I am honoured with this opportunity to share my personal experience as a young female parliamentarian in a male dominated parliament. I must thank the organizers for convening this event and I am particularly delighted to meet with so many women and men from around the world who have made achieving gender equality and promoting women’s empowerment a priority.
Sierra Leone has a population of about six million people, about 52% of which are women. Our 124-member Parliament comprises 12 Paramount Chiefs and 112 ordinary members. It saddens me to state here that we have only 15 women in our current parliament, which is a mere 13.3% female representation. However, the good news is that the current government has made significant progress in promoting women’s empowerment and gender mainstreaming programs in both the formal and private sectors. In recent times, the country has set out policies and mapped out structures that continue to enhance the status of women across the board. Though there are still many challenges, I firmly believe that with demonstrated political will and commitment, sustained collaboration with the relevant stakeholders as well as the increasing awareness, resilience and perseverance by our women folk, we are on track in achieving the goals contained in the Beijing Declaration and Platform for Action.
Mr. Chairman ,
For most people, getting into politics usually springs from being born into a political or wealthy family. For me, though from a poor family background, I got my inspiration from the values I inculcated from my late mother, by the way she cared for our community members who were not even blood related to her. Additionally, people who usually make donations to charitable organizations equally fascinated me. In that connection, I have made a lot of endeavors in the area of charity and community development projects such as awarding of scholarships, construction of water wells, foot-bridges over dangerous waterways, donation of furniture to schools and active participation in grass-root development organizations. All of these did not only earn me recognition by the political leadership at both local and national levels, but also motivated the voters to elect me as their Parliamentary Representative.

________________

» **INSTRUCTIONS**
- A) Answer these questions from the speech on women in Sierra Leone's Parliament:
(i) How many women sit in the current parliament?
(ii) How many Paramount Chiefs are in the Parliament?
(iii) From whose values did the speaker draw inspiration for entering politics?
- B) Write out the part of the speech on women in Sierra Leone's Parliament between "I am honoured" and "empowerment a priority.", inclusive.

________________

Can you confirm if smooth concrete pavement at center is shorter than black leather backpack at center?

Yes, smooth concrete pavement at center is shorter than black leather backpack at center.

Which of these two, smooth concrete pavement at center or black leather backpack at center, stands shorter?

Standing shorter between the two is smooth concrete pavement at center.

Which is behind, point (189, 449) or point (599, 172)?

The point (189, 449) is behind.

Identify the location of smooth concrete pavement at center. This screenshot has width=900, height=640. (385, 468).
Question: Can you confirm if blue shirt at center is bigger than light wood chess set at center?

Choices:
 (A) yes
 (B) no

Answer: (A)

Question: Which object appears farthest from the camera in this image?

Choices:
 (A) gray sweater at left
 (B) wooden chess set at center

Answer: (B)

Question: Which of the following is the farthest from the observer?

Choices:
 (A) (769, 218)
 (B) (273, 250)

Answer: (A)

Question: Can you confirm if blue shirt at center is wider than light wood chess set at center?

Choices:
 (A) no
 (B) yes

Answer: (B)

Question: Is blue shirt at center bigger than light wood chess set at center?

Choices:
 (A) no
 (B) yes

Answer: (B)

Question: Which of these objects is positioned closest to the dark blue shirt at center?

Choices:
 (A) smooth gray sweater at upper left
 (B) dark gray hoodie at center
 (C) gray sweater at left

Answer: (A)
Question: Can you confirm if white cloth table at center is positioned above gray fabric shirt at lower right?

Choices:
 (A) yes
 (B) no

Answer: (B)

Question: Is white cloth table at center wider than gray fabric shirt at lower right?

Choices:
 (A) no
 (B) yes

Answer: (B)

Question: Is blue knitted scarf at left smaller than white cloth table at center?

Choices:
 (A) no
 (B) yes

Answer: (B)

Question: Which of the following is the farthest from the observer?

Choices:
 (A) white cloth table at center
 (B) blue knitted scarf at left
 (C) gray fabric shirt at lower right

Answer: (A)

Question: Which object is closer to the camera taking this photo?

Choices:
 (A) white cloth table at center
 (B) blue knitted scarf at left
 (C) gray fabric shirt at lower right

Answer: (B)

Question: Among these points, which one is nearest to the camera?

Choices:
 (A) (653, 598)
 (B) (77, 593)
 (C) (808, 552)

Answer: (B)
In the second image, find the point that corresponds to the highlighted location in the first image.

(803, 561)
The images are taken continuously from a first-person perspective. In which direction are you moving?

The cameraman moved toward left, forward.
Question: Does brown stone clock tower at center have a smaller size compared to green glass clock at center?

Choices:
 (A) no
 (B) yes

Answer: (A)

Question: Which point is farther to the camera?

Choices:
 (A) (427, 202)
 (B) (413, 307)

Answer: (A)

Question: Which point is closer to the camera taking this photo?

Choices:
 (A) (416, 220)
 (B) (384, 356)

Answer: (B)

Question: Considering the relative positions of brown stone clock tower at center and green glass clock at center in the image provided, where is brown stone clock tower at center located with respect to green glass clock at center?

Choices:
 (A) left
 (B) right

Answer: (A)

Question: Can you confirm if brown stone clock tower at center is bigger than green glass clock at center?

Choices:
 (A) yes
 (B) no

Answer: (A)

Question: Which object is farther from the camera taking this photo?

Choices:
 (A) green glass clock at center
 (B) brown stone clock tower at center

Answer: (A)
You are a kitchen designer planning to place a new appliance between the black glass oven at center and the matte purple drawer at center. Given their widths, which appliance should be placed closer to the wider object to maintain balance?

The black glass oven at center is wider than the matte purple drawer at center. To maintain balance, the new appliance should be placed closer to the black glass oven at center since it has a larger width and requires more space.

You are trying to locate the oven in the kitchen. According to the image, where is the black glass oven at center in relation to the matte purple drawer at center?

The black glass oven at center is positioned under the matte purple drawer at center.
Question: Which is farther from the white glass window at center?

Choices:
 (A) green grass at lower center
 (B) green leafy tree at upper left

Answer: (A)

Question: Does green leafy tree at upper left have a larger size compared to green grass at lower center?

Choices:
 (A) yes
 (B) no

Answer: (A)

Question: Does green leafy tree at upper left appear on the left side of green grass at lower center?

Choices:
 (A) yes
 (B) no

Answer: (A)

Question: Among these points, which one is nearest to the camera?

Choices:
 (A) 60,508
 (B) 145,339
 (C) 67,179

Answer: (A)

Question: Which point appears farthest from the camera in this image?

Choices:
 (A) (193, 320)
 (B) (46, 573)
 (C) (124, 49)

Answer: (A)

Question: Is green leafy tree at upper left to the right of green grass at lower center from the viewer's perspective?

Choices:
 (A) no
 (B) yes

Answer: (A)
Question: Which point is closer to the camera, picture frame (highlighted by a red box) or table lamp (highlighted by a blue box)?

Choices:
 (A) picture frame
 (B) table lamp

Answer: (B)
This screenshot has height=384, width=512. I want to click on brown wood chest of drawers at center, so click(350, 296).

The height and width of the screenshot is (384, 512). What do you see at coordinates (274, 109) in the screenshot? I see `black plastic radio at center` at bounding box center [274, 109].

________________

» **RESULTS**
- A)
(i) 15
(ii) 12
(iii) The speaker's late mother

- B)
I am honoured with this opportunity to share my personal experience as a young female parliamentarian in a male dominated parliament. I must thank the organizers for convening this event and I am particularly delighted to meet with so many women and men from around the world who have made achieving gender equality and promoting women’s empowerment a priority.